Welcome to the remote workforce. This is truly the new way to work with over 50% of the workforce expected to work remotely in the near future. Whether you’re a solo freelancer, a member of a corporate remote team, or a manager who wants their telecommuting employees to achieve their full potential, here are the crucial do’s and don’ts of the modern remote work or telecommuting landscape.

Do: Get SaaS-y

A little SaaS (Software-as-a-Service) goes a long way. In our article on PM’s managing remote teams we looked at how virtual collaboration technologies are becoming more and more commonplace in competitive industries. Today’s top SaaS providers allow remote teams to virtually communicate, collaborate, and exchange vital work information within a unified platform. Typically, these platforms and tools can be easily scaled up or down, and adjustable to the changing communication needs of remote teams. “The rise of cloud-based SaaS software has been instrumental to the growth of remote work,” observes GetApp global vice president Thibaut de Lataillade, referencing a GetApp report which found that remote work grew by 400% within the last ten years.
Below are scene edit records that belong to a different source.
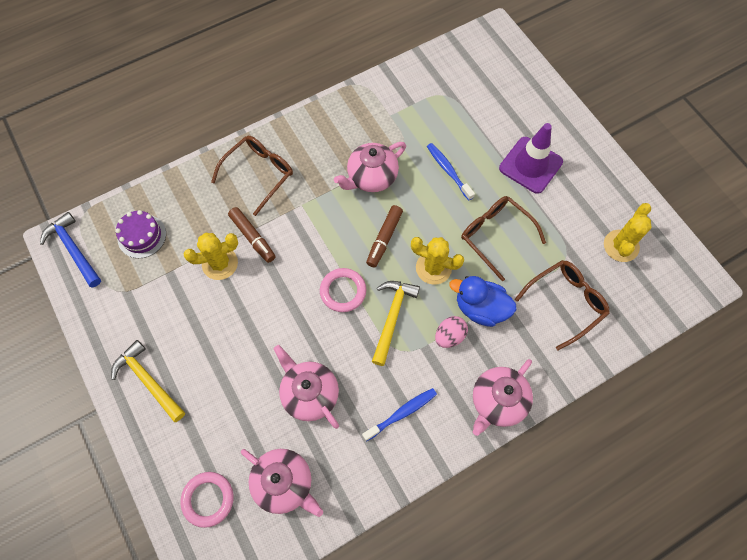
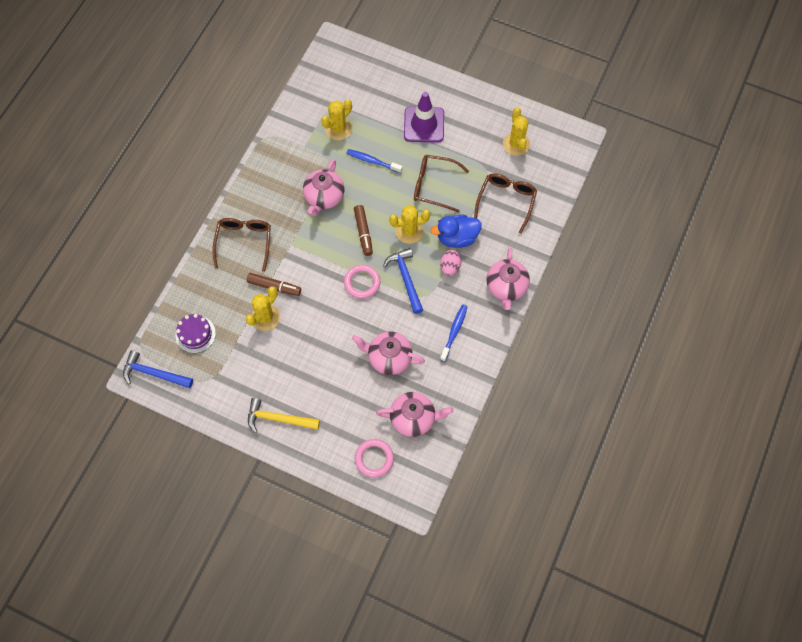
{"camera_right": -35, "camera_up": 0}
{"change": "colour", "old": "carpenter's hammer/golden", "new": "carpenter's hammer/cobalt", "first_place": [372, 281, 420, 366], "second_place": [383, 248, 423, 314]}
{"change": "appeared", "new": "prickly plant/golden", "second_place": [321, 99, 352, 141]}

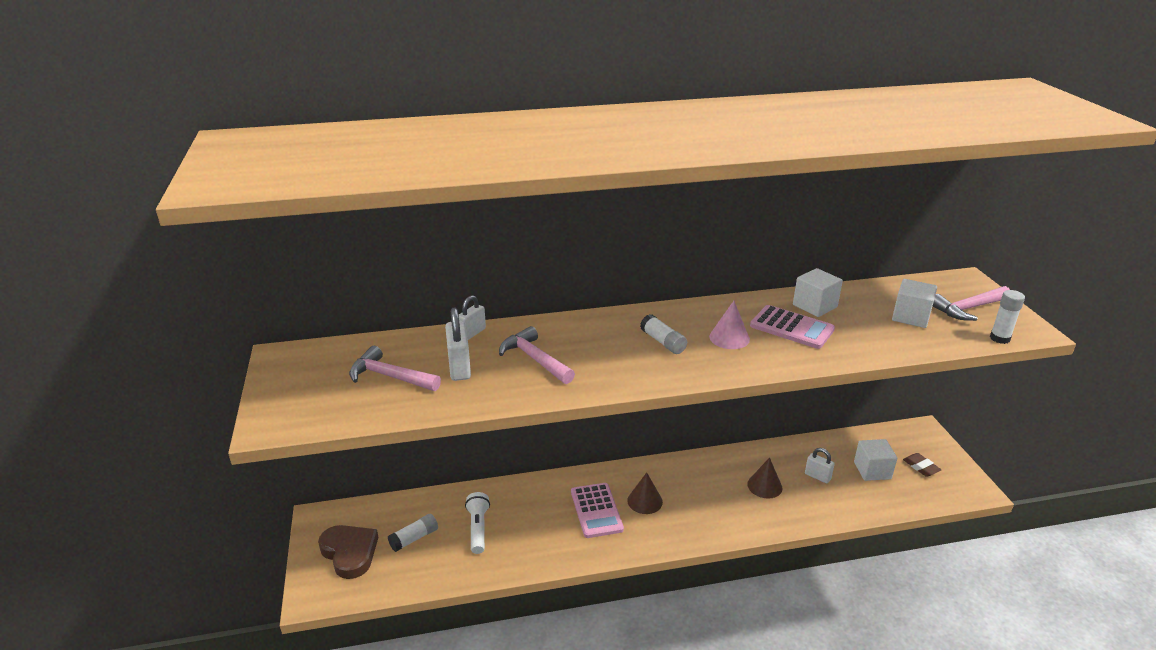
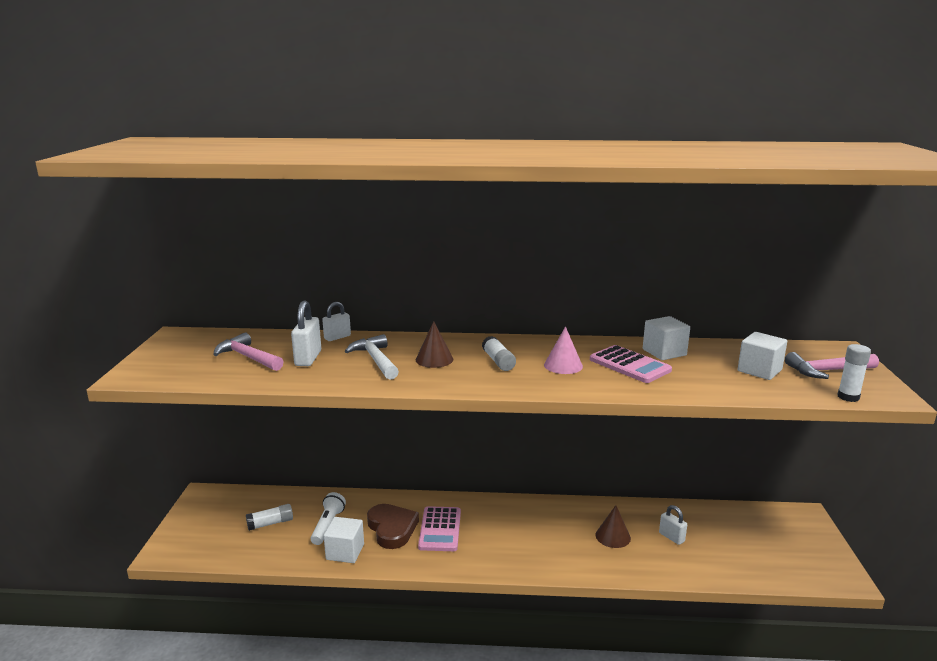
{"camera_right": 15, "camera_up": -10}
{"change": "relocated", "old": "love heart/dark brown", "first_place": [318, 525, 378, 579], "second_place": [367, 504, 419, 549]}
{"change": "colour", "old": "carpenter's hammer/pink", "new": "carpenter's hammer/white", "first_place": [499, 326, 575, 384], "second_place": [345, 334, 399, 380]}
{"change": "relocated", "old": "solid cone/dark brown", "first_place": [627, 472, 663, 514], "second_place": [416, 321, 453, 368]}
{"change": "relocated", "old": "solid cube/white", "first_place": [854, 439, 897, 481], "second_place": [324, 517, 364, 563]}
{"change": "missing", "old": "gum eraser/dark brown", "first_place": [903, 453, 941, 477]}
At the tip of this growth are simplified and unified communication tools like Slack, Google Drive, Microsoft Office, Adobe Suite, and a few other providers that comprise the top tier of the SaaS industry. Furthermore, de Lataillade explains how SaaS communication tools also play a key role in remote workers’ mental health. “Companies have much to gain by embracing remote work, but care must be taken to ensure employees are supported both professionally and emotionally.” Whatever knots need untangling, it’s easier with unified communications. As a remote worker, don’t think that you have to be alone.

Don’t: Avoid Automation

Don’t assume that automation is just for large and multinational companies. A lot of free or affordable software and services can allow everyone from solo freelancers to remote corporate-backed teams to reap the benefits of automation. The same laptops, smartphones, and other tools that enable you to be an effective remote worker can also help automate different tasks and chores in both your work and daily life. One of the most useful and simplest ways to apply automation is through automatic money transfers. A Marcus article on automating your finances explains how these automatic payments means a one-time sign up followed by never having to worry about being on-time to pay bills again. For remote team managers, automated payments and records can streamline the remuneration process, which is crucial to keeping remote workers motivated. Different financial apps and services now have an ‘autopay’ option that you can use to authorize automated transfers for savings, retirement, or any other dedicated accounts. And financial automation is just the tip of the iceberg.

If there’s a way to do it digitally, there’s an app for that. Tasker can automate literally hundreds of different tasks via your smartphone. Tasks can be customized to over 200 smartphone actions, triggers, rules, and parameters. This could allow you to automate almost every work task you can do from your phone. Email daily screenshots of project timelines to corroborate team progress. Log calls and keyword-isolated work messages in shared sheets. Customize audio notifications when you plug in earphones, including text-to-speech options for messages from specified contacts or appointments. It’s also useful for customizing Spotify playlists with GPS, accelerometer, and scheduling parameters, a virtual DJ for when you’re driving, working, or hitting the gym. Embracing automation can make your life and work much easier.

Do: Aim For Work-Life Balance

As a remote worker, don’t waste the opportunity of having your time in your hands. With the above tools at your disposal, you can build a routine or schedule that can shorten your work hours without sacrificing quality — giving you ample time for family and friends, exercise, meditation, or planning healthy meals. By not being tied to any physical office, remote workers are well poised to steer their time, resources, and efforts towards a healthy work-life balance. With a bit of planning and a lot of automating, anything is possible.